Great. Thank you for answering my question.
You're welcome.
Your next question comes from the line of Roger Reed from Wells Fargo. Your line is open.
Yeah, thanks. Good morning. All right, probably just a little bit of a follow-up from Phil's question earlier, thinking about CapEx and 22. Can you give us an idea, as we think about what your very modest decline rate and sort of a minimum level of CapEx for 22 or a maintenance level of CapEx in 22 would be?
Yeah, well, our decline is about 10%. And, you know, it's really not too much different than it has been historically into that $3, a little over $3 billion range. So, you know, for the most part, it's in that range. It depends on, obviously, what kind of commodities we want to do. But it's still in that range.
Oh, thanks. That's helpful. And then... almost everywhere else in the world dealing with exceptionally high gas prices, certainly higher, uh, in Canada, but not, not quite stretched. Um, just curious as you're looking at both gas as a positive and a negative for your businesses, um, how you're managing around that if you are at all.
Yeah, we're in a very fortunate position where we're long natural gas. So, uh, um, you know, while it is a cost to us, uh, is also a benefit on the commodity side. So for the most part, very fortunate that way.
Yeah, I was just curious, is there anything you've done to mitigate on the usage side at all, or is it not risen to that level yet?

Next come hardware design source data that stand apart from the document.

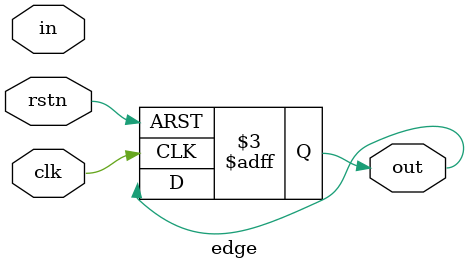
<source format=v>
module edge(clk,rstn,in,out);
















































input clk,rstn,in;
output reg out;
//input都是wire,output默认是wire,也可重定义成reg

always@(posedge clk or negedge rstn) begin
    if(~rstn) begin
    //最好所有的reg都在此reset
        out<=0;    
    end
    else begin
        
    end
end

endmodule
</source>
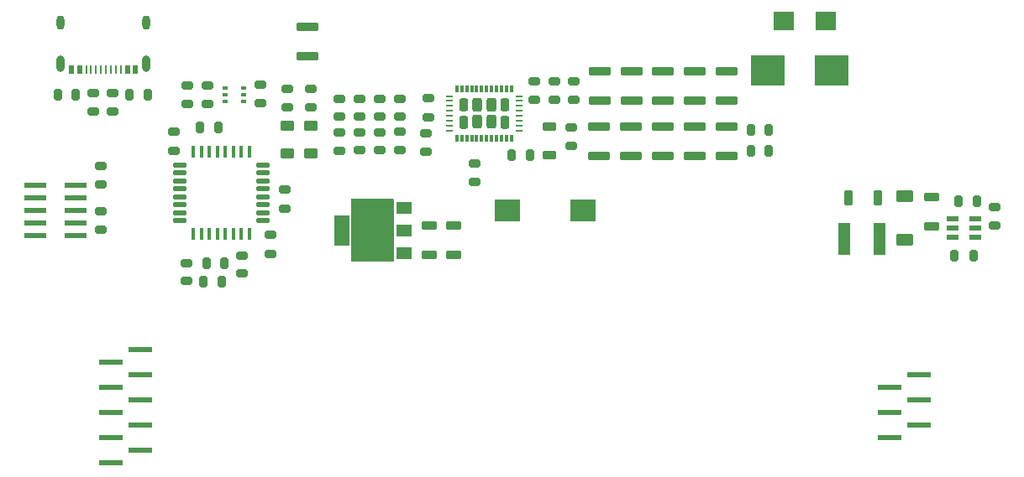
<source format=gtp>
G04 #@! TF.GenerationSoftware,KiCad,Pcbnew,7.0.7-7.0.7~ubuntu22.04.1*
G04 #@! TF.CreationDate,2024-03-15T11:13:54+01:00*
G04 #@! TF.ProjectId,kicad,6b696361-642e-46b6-9963-61645f706362,302*
G04 #@! TF.SameCoordinates,Original*
G04 #@! TF.FileFunction,Paste,Top*
G04 #@! TF.FilePolarity,Positive*
%FSLAX46Y46*%
G04 Gerber Fmt 4.6, Leading zero omitted, Abs format (unit mm)*
G04 Created by KiCad (PCBNEW 7.0.7-7.0.7~ubuntu22.04.1) date 2024-03-15 11:13:54*
%MOMM*%
%LPD*%
G01*
G04 APERTURE LIST*
G04 Aperture macros list*
%AMRoundRect*
0 Rectangle with rounded corners*
0 $1 Rounding radius*
0 $2 $3 $4 $5 $6 $7 $8 $9 X,Y pos of 4 corners*
0 Add a 4 corners polygon primitive as box body*
4,1,4,$2,$3,$4,$5,$6,$7,$8,$9,$2,$3,0*
0 Add four circle primitives for the rounded corners*
1,1,$1+$1,$2,$3*
1,1,$1+$1,$4,$5*
1,1,$1+$1,$6,$7*
1,1,$1+$1,$8,$9*
0 Add four rect primitives between the rounded corners*
20,1,$1+$1,$2,$3,$4,$5,0*
20,1,$1+$1,$4,$5,$6,$7,0*
20,1,$1+$1,$6,$7,$8,$9,0*
20,1,$1+$1,$8,$9,$2,$3,0*%
G04 Aperture macros list end*
%ADD10R,2.640000X2.240000*%
%ADD11RoundRect,0.147500X0.262500X0.412500X-0.262500X0.412500X-0.262500X-0.412500X0.262500X-0.412500X0*%
%ADD12RoundRect,0.135000X-0.325000X-0.585000X0.325000X-0.585000X0.325000X0.585000X-0.325000X0.585000X0*%
%ADD13RoundRect,0.147500X-0.262500X-0.412500X0.262500X-0.412500X0.262500X0.412500X-0.262500X0.412500X0*%
%ADD14RoundRect,0.135000X-0.585000X0.325000X-0.585000X-0.325000X0.585000X-0.325000X0.585000X0.325000X0*%
%ADD15RoundRect,0.150000X-0.430000X0.250000X-0.430000X-0.250000X0.430000X-0.250000X0.430000X0.250000X0*%
%ADD16RoundRect,0.110000X0.730000X-0.450000X0.730000X0.450000X-0.730000X0.450000X-0.730000X-0.450000X0*%
%ADD17RoundRect,0.147500X0.412500X-0.262500X0.412500X0.262500X-0.412500X0.262500X-0.412500X-0.262500X0*%
%ADD18RoundRect,0.135000X0.945000X-0.325000X0.945000X0.325000X-0.945000X0.325000X-0.945000X-0.325000X0*%
%ADD19RoundRect,0.135000X-0.945000X0.325000X-0.945000X-0.325000X0.945000X-0.325000X0.945000X0.325000X0*%
%ADD20R,1.600000X1.200000*%
%ADD21R,1.600000X3.040000*%
%ADD22RoundRect,0.150000X0.430000X-0.250000X0.430000X0.250000X-0.430000X0.250000X-0.430000X-0.250000X0*%
%ADD23R,2.208000X0.520000*%
%ADD24RoundRect,0.150000X0.250000X0.430000X-0.250000X0.430000X-0.250000X-0.430000X0.250000X-0.430000X0*%
%ADD25RoundRect,0.147500X-0.412500X0.262500X-0.412500X-0.262500X0.412500X-0.262500X0.412500X0.262500X0*%
%ADD26RoundRect,0.125000X0.575000X-0.375000X0.575000X0.375000X-0.575000X0.375000X-0.575000X-0.375000X0*%
%ADD27R,1.200000X3.200000*%
%ADD28R,0.520000X0.320000*%
%ADD29RoundRect,0.220588X0.229412X-0.429412X0.229412X0.429412X-0.229412X0.429412X-0.229412X-0.429412X0*%
%ADD30RoundRect,0.232843X0.242157X-0.467157X0.242157X0.467157X-0.242157X0.467157X-0.242157X-0.467157X0*%
%ADD31RoundRect,0.000000X0.100000X-0.320000X0.100000X0.320000X-0.100000X0.320000X-0.100000X-0.320000X0*%
%ADD32RoundRect,0.037500X0.282500X-0.062500X0.282500X0.062500X-0.282500X0.062500X-0.282500X-0.062500X0*%
%ADD33R,0.480000X0.920000*%
%ADD34R,0.240000X0.920000*%
%ADD35O,0.800000X1.680000*%
%ADD36O,0.800000X1.440000*%
%ADD37RoundRect,0.000000X0.600000X0.200000X-0.600000X0.200000X-0.600000X-0.200000X0.600000X-0.200000X0*%
%ADD38RoundRect,0.075000X0.125000X0.525000X-0.125000X0.525000X-0.125000X-0.525000X0.125000X-0.525000X0*%
%ADD39RoundRect,0.150000X-0.250000X-0.430000X0.250000X-0.430000X0.250000X0.430000X-0.250000X0.430000X0*%
%ADD40R,3.396000X3.048000*%
%ADD41RoundRect,0.137500X0.562500X-0.312500X0.562500X0.312500X-0.562500X0.312500X-0.562500X-0.312500X0*%
%ADD42RoundRect,0.000000X-1.000000X-0.920000X1.000000X-0.920000X1.000000X0.920000X-1.000000X0.920000X0*%
%ADD43RoundRect,0.135000X0.585000X-0.325000X0.585000X0.325000X-0.585000X0.325000X-0.585000X-0.325000X0*%
%ADD44R,2.400000X0.520000*%
%ADD45RoundRect,0.017500X0.512500X0.222500X-0.512500X0.222500X-0.512500X-0.222500X0.512500X-0.222500X0*%
G04 APERTURE END LIST*
D10*
X107066000Y-80899000D03*
X114676000Y-80899000D03*
D11*
X70786000Y-69215000D03*
X68961000Y-69215000D03*
D12*
X141425000Y-79619000D03*
X144375000Y-79619000D03*
D13*
X152528500Y-80000000D03*
X154353500Y-80000000D03*
D14*
X99187000Y-82472000D03*
X99187000Y-85422000D03*
D15*
X99110800Y-69584000D03*
X99110800Y-71484000D03*
D16*
X147091000Y-83851000D03*
X147091000Y-79451000D03*
D17*
X92118800Y-74826500D03*
X92118800Y-73001500D03*
D18*
X119500000Y-75377000D03*
X119500000Y-72427000D03*
D11*
X133400800Y-72796400D03*
X131575800Y-72796400D03*
D17*
X65301500Y-70889500D03*
X65301500Y-69064500D03*
D13*
X131575800Y-74930000D03*
X133400800Y-74930000D03*
D15*
X103752000Y-76139000D03*
X103752000Y-78039000D03*
D19*
X122725800Y-66888000D03*
X122725800Y-69838000D03*
D15*
X83161500Y-83379000D03*
X83161500Y-85279000D03*
D20*
X96622000Y-85231000D03*
X96622000Y-82931000D03*
D21*
X90322000Y-82931000D03*
D20*
X96622000Y-80631000D03*
D22*
X113505600Y-74400000D03*
X113505600Y-72500000D03*
D17*
X66052000Y-82827500D03*
X66052000Y-81002500D03*
X67206500Y-70889500D03*
X67206500Y-69064500D03*
D13*
X61698500Y-69215000D03*
X63523500Y-69215000D03*
D23*
X59460000Y-78359000D03*
X63500000Y-78359000D03*
X59460000Y-79629000D03*
X63500000Y-79629000D03*
X59460000Y-80899000D03*
X63500000Y-80899000D03*
X59460000Y-82169000D03*
X63500000Y-82169000D03*
X59460000Y-83439000D03*
X63500000Y-83439000D03*
D24*
X154010000Y-85461000D03*
X152110000Y-85461000D03*
D17*
X94150800Y-74826500D03*
X94150800Y-73001500D03*
D15*
X84582000Y-78806000D03*
X84582000Y-80706000D03*
D22*
X73382500Y-74865000D03*
X73382500Y-72965000D03*
D25*
X84836000Y-68660000D03*
X84836000Y-70485000D03*
D26*
X87249000Y-75163500D03*
X87249000Y-72363500D03*
D15*
X82169000Y-68204000D03*
X82169000Y-70104000D03*
D14*
X101600000Y-82472000D03*
X101600000Y-85422000D03*
D17*
X74803000Y-70127500D03*
X74803000Y-68302500D03*
D18*
X116299600Y-75377000D03*
X116299600Y-72427000D03*
D15*
X113725200Y-67850000D03*
X113725200Y-69750000D03*
D27*
X144573000Y-83810000D03*
X140973000Y-83810000D03*
D19*
X116325000Y-66889800D03*
X116325000Y-69839800D03*
D17*
X92118800Y-71461700D03*
X92118800Y-69636700D03*
D15*
X76835000Y-68265000D03*
X76835000Y-70165000D03*
D19*
X86868000Y-62406000D03*
X86868000Y-65356000D03*
D18*
X129159000Y-75363600D03*
X129159000Y-72413600D03*
D28*
X78552000Y-68565000D03*
X78552000Y-69215000D03*
X78552000Y-69865000D03*
X80452000Y-69865000D03*
X80452000Y-69215000D03*
X80452000Y-68565000D03*
D17*
X74676000Y-88034500D03*
X74676000Y-86209500D03*
D11*
X77912500Y-72500000D03*
X76087500Y-72500000D03*
D25*
X156108000Y-80587500D03*
X156108000Y-82412500D03*
D15*
X98806000Y-73091000D03*
X98806000Y-74991000D03*
D29*
X102591800Y-72008000D03*
X106791800Y-72008000D03*
D30*
X103991800Y-71958000D03*
X105391800Y-71958000D03*
X103991800Y-70258000D03*
X105391800Y-70258000D03*
D29*
X102591800Y-70208000D03*
X106791800Y-70208000D03*
D31*
X101941800Y-73608000D03*
X102441800Y-73608000D03*
X102941800Y-73608000D03*
X103441800Y-73608000D03*
X103941800Y-73608000D03*
X104441800Y-73608000D03*
X104941800Y-73608000D03*
X105441800Y-73608000D03*
X105941800Y-73608000D03*
X106441800Y-73608000D03*
X106941800Y-73608000D03*
X107441800Y-73608000D03*
D32*
X108191800Y-72858000D03*
X108191800Y-72358000D03*
X108191800Y-71858000D03*
X108191800Y-71358000D03*
X108191800Y-70858000D03*
X108191800Y-70358000D03*
X108191800Y-69858000D03*
X108191800Y-69358000D03*
D31*
X107441800Y-68608000D03*
X106941800Y-68608000D03*
X106441800Y-68608000D03*
X105941800Y-68608000D03*
X105441800Y-68608000D03*
X104941800Y-68608000D03*
X104441800Y-68608000D03*
X103941800Y-68608000D03*
X103441800Y-68608000D03*
X102941800Y-68608000D03*
X102441800Y-68608000D03*
X101941800Y-68608000D03*
D32*
X101191800Y-69358000D03*
X101191800Y-69858000D03*
X101191800Y-70358000D03*
X101191800Y-70858000D03*
X101191800Y-71358000D03*
X101191800Y-71858000D03*
X101191800Y-72358000D03*
X101191800Y-72858000D03*
D17*
X66052000Y-78255500D03*
X66052000Y-76430500D03*
D15*
X109762800Y-67850000D03*
X109762800Y-69750000D03*
D33*
X69526000Y-66680000D03*
X68726000Y-66680000D03*
D34*
X67576000Y-66680000D03*
X66576000Y-66680000D03*
X66076000Y-66680000D03*
X65076000Y-66680000D03*
D33*
X63926000Y-66680000D03*
X63126000Y-66680000D03*
X63126000Y-66680000D03*
X63926000Y-66680000D03*
D34*
X64576000Y-66680000D03*
X65576000Y-66680000D03*
X67076000Y-66680000D03*
X68076000Y-66680000D03*
D33*
X68726000Y-66680000D03*
X69526000Y-66680000D03*
D35*
X70646000Y-66105000D03*
D36*
X70646000Y-61925000D03*
D35*
X62006000Y-66105000D03*
D36*
X62006000Y-61925000D03*
D25*
X87249000Y-68660000D03*
X87249000Y-70485000D03*
D37*
X82383500Y-81922000D03*
X82383500Y-81122000D03*
X82383500Y-80322000D03*
X82383500Y-79522000D03*
X82383500Y-78722000D03*
X82383500Y-77922000D03*
X82383500Y-77122000D03*
X82383500Y-76322000D03*
D38*
X81008500Y-74947000D03*
X80208500Y-74947000D03*
X79408500Y-74947000D03*
X78608500Y-74947000D03*
X77808500Y-74947000D03*
X77008500Y-74947000D03*
X76208500Y-74947000D03*
X75408500Y-74947000D03*
D37*
X74033500Y-76322000D03*
X74033500Y-77122000D03*
X74033500Y-77922000D03*
X74033500Y-78722000D03*
X74033500Y-79522000D03*
X74033500Y-80322000D03*
X74033500Y-81122000D03*
X74033500Y-81922000D03*
D38*
X75408500Y-83297000D03*
X76208500Y-83297000D03*
X77008500Y-83297000D03*
X77808500Y-83297000D03*
X78608500Y-83297000D03*
X79408500Y-83297000D03*
X80208500Y-83297000D03*
X81008500Y-83297000D03*
D17*
X80240500Y-87273500D03*
X80240500Y-85448500D03*
D39*
X107424800Y-75299000D03*
X109324800Y-75299000D03*
D13*
X76407000Y-88138000D03*
X78232000Y-88138000D03*
D17*
X96182800Y-71448300D03*
X96182800Y-69623300D03*
X90086800Y-74865300D03*
X90086800Y-73040300D03*
D40*
X139687500Y-66750000D03*
X133312500Y-66750000D03*
D41*
X111295800Y-75362500D03*
X111295800Y-72437500D03*
D19*
X119525400Y-66888000D03*
X119525400Y-69838000D03*
D17*
X96182800Y-74814500D03*
X96182800Y-72989500D03*
D25*
X94150800Y-69634800D03*
X94150800Y-71459800D03*
D13*
X76684500Y-86233000D03*
X78509500Y-86233000D03*
D42*
X134850000Y-61750000D03*
X139150000Y-61750000D03*
D26*
X84836000Y-75163500D03*
X84836000Y-72363500D03*
D19*
X125926200Y-66889800D03*
X125926200Y-69839800D03*
D18*
X122700400Y-75363600D03*
X122700400Y-72413600D03*
D43*
X149758000Y-82491000D03*
X149758000Y-79541000D03*
D25*
X90086800Y-69636700D03*
X90086800Y-71461700D03*
D15*
X111744000Y-67850000D03*
X111744000Y-69750000D03*
D19*
X129126600Y-66889800D03*
X129126600Y-69839800D03*
D44*
X70042000Y-94996000D03*
X67042000Y-96266000D03*
X70042000Y-97536000D03*
X67042000Y-98806000D03*
X70042000Y-100076000D03*
X67042000Y-101346000D03*
X70042000Y-102616000D03*
X67042000Y-103886000D03*
X70042000Y-105156000D03*
X67042000Y-106426000D03*
X148542000Y-97536000D03*
X145542000Y-98806000D03*
X148542000Y-100076000D03*
X145542000Y-101346000D03*
X148542000Y-102616000D03*
X145542000Y-103886000D03*
D45*
X154197500Y-83617000D03*
X154197500Y-82667000D03*
X154197500Y-81717000D03*
X151922500Y-81717000D03*
X151922500Y-82667000D03*
X151922500Y-83617000D03*
D18*
X125933200Y-75363600D03*
X125933200Y-72413600D03*
G36*
X95543039Y-79719685D02*
G01*
X95588794Y-79772489D01*
X95600000Y-79824000D01*
X95600000Y-85976000D01*
X95580315Y-86043039D01*
X95527511Y-86088794D01*
X95476000Y-86100000D01*
X91424000Y-86100000D01*
X91356961Y-86080315D01*
X91311206Y-86027511D01*
X91300000Y-85976000D01*
X91300000Y-79824000D01*
X91319685Y-79756961D01*
X91372489Y-79711206D01*
X91424000Y-79700000D01*
X95476000Y-79700000D01*
X95543039Y-79719685D01*
G37*
M02*

</source>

Oh, we're constantly looking for enhancements to reduce it. You see it in the thermal side through solvents. We've got steam generation opportunities that we're advancing. Oh, yeah, Horizon and CoGen, absolutely. There's always opportunities to lower our fuel consumption, and the teams are very focused on that.
Great. Thank you.
There are no more questions at this time. Presenters, please continue.
Thank you, Operator, and thank you to those who joined us on the call and webcast this morning. If you do have any follow-up questions, please don't hesitate to give our teams a call. Thanks and have a great day.
Ladies and gentlemen this concludes today's conference call. Thank you for your participation. You may now disconnect.